String manipulation: delete if last character is only one letter

kowisoft · April 13, 2021, 8:24am

Dear KNIMErs,

I am currently trying to automate some text stuff.

I wonder if there is a way to determine if the last character in a string column is just “one character”).

Let me explain:

this word starts with a → label this as “yes” or 1 because the right most letter is just one character
this word is wonderful → label as “no” or 0
this word is truly fantastic → label as “no” or 0
here is another word that just starts with a → label this as “yes” or 1

I thought of working with Regex but I am not 100% sure how to apply it.

Here’s my (very simple ) example workflow

THANK YOU in advance!

ipazin · April 13, 2021, 9:07am

Hello @kowisoft,

here is logic without regex that extracts last word:
substr( $sentence$, lastIndexOfChar( $sentence$, ' ') +1)

and here is regex that extracts last word (doesn’t match one word sentences so you are safe here):
regexReplace( $sentence$, ".*\\s(\\w+)$" , "$1")

Note:

rows 2,3 and 4 from your example contain space after last word which I guess shouldn’t be there so I deleted it
to get length simply wrap length() function around it
to have one node solution for 1/0 or yes/no mark you can either use Column Expressions together with if() function (see here) or even better Rule Engine node and MATCHES operator (which is regular expression based). For latter this is regex: $sentence$ MATCHES ".*\s.$" => 1
if your final goal is to delete (filter) such rows avoid adding mark and use Rule-based Row Filter which has same MATCHES operator you can use with above mentioned regex
if you can have one letter sentences above regex won’t match it so you’ll need to add another rule for it to work ($sentence$ MATCHES "." => 1)

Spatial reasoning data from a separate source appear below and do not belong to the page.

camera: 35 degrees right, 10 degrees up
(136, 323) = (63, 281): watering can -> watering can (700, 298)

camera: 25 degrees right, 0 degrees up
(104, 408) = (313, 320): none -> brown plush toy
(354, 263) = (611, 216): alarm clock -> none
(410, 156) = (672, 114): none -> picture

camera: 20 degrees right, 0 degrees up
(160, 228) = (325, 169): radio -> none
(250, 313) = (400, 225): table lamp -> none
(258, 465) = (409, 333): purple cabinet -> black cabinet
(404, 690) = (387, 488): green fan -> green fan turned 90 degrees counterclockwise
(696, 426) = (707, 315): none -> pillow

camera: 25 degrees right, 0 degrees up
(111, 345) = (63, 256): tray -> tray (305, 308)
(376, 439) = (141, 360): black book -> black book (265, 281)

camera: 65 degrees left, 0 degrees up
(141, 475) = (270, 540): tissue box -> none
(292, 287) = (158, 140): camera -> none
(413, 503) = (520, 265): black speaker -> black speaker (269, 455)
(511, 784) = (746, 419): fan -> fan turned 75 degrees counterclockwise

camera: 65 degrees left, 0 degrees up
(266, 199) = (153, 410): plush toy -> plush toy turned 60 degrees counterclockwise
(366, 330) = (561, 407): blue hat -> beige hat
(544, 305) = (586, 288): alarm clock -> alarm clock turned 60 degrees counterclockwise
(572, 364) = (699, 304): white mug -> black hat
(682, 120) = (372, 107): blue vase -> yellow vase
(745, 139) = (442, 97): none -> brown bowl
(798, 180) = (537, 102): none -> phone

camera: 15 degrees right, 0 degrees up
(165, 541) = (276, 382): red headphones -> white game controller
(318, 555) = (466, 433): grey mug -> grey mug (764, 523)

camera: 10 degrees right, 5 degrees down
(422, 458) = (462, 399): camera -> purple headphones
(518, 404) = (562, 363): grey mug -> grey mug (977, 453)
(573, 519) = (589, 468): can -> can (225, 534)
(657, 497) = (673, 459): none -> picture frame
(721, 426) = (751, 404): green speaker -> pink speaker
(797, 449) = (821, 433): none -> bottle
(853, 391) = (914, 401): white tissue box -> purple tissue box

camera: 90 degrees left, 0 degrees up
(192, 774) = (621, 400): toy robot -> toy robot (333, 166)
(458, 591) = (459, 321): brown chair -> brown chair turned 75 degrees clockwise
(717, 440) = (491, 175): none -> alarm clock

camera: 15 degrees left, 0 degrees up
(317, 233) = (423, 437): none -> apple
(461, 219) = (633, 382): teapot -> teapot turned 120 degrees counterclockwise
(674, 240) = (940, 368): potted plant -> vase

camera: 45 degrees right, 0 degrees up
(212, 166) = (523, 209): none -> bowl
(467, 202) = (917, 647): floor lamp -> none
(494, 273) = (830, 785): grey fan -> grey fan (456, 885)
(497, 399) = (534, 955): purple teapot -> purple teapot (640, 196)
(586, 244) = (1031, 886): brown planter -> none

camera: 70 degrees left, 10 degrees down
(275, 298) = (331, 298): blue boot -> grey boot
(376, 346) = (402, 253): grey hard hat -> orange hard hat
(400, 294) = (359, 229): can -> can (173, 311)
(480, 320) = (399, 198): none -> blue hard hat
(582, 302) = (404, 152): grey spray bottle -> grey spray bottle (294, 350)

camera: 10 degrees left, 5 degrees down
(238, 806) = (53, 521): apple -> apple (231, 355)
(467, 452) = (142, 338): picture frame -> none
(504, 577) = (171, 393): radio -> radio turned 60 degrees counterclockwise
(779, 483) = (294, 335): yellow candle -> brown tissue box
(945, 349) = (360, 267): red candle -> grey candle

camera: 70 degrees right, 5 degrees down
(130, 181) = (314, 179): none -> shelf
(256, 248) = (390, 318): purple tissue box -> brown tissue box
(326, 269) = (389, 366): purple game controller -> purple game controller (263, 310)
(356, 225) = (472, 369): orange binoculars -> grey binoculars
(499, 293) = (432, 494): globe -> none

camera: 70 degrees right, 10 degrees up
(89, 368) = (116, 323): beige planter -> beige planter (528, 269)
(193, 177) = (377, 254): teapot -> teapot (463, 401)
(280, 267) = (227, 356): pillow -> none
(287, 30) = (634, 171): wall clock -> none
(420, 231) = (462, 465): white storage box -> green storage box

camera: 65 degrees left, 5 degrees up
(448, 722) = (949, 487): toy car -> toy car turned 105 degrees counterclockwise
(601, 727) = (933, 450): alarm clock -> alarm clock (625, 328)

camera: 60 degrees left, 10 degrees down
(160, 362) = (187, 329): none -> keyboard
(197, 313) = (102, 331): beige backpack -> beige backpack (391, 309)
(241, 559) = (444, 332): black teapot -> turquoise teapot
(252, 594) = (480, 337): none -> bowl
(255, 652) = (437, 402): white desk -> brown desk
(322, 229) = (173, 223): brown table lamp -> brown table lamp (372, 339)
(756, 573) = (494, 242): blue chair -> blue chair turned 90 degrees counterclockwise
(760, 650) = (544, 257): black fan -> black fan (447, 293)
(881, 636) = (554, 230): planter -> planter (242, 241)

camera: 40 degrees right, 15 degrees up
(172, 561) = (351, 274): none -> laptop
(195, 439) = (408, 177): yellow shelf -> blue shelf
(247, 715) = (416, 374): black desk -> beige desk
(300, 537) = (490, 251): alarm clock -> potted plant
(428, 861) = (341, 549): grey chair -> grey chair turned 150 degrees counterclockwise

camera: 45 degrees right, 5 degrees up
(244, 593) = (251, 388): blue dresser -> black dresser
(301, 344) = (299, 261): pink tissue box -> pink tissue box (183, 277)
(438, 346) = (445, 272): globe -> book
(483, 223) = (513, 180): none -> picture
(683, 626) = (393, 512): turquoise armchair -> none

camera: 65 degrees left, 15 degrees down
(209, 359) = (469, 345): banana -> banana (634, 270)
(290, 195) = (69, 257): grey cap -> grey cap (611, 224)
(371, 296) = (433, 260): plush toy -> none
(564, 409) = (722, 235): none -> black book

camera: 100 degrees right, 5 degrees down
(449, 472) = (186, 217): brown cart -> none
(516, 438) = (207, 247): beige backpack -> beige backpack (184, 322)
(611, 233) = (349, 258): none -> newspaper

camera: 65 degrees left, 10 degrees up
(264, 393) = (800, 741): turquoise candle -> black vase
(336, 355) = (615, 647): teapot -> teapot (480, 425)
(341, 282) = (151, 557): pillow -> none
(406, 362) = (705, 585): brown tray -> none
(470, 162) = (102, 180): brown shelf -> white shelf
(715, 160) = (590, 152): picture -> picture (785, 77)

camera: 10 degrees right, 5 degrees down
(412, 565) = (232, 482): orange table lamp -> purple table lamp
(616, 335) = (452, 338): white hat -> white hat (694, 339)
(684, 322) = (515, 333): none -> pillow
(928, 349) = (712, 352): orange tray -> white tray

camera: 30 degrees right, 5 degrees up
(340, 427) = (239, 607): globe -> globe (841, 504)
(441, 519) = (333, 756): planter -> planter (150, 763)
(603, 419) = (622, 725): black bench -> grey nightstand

Good luck automating “some text stuff”

Br,
Ivan

kowisoft · April 13, 2021, 9:18am

Fantastic @ipazin

Yes, indeed, I try to get rid of these rows, which bullet point #3 (rule based row filter) does perfectly.

Daniel_Weikert · April 13, 2021, 5:18pm

Great solution.
Why does the regexReplace need double backslash for space
“\\s” looks like escaping the space to me ?

takbb · April 13, 2021, 11:30pm

The “double backslash” will be needed because otherwise the single backslash in \s would be treated as an escape within the string literal itself (within java and many other languages) and will either cause problems in parsing or else result in only “s” instead of “\s” being passed to the regex parser.

Ultimately it is just the single backslash version of the literal that actually makes it to the regex parser itself, as the \ is first of all interpreted in the string literal as an escaped \ which means that this single backslash is what is then passed on (along with the “s” that follows it)

Some explanations (better than mine! ) can be found here…

system · April 20, 2021, 11:30pm

This topic was automatically closed 7 days after the last reply. New replies are no longer allowed.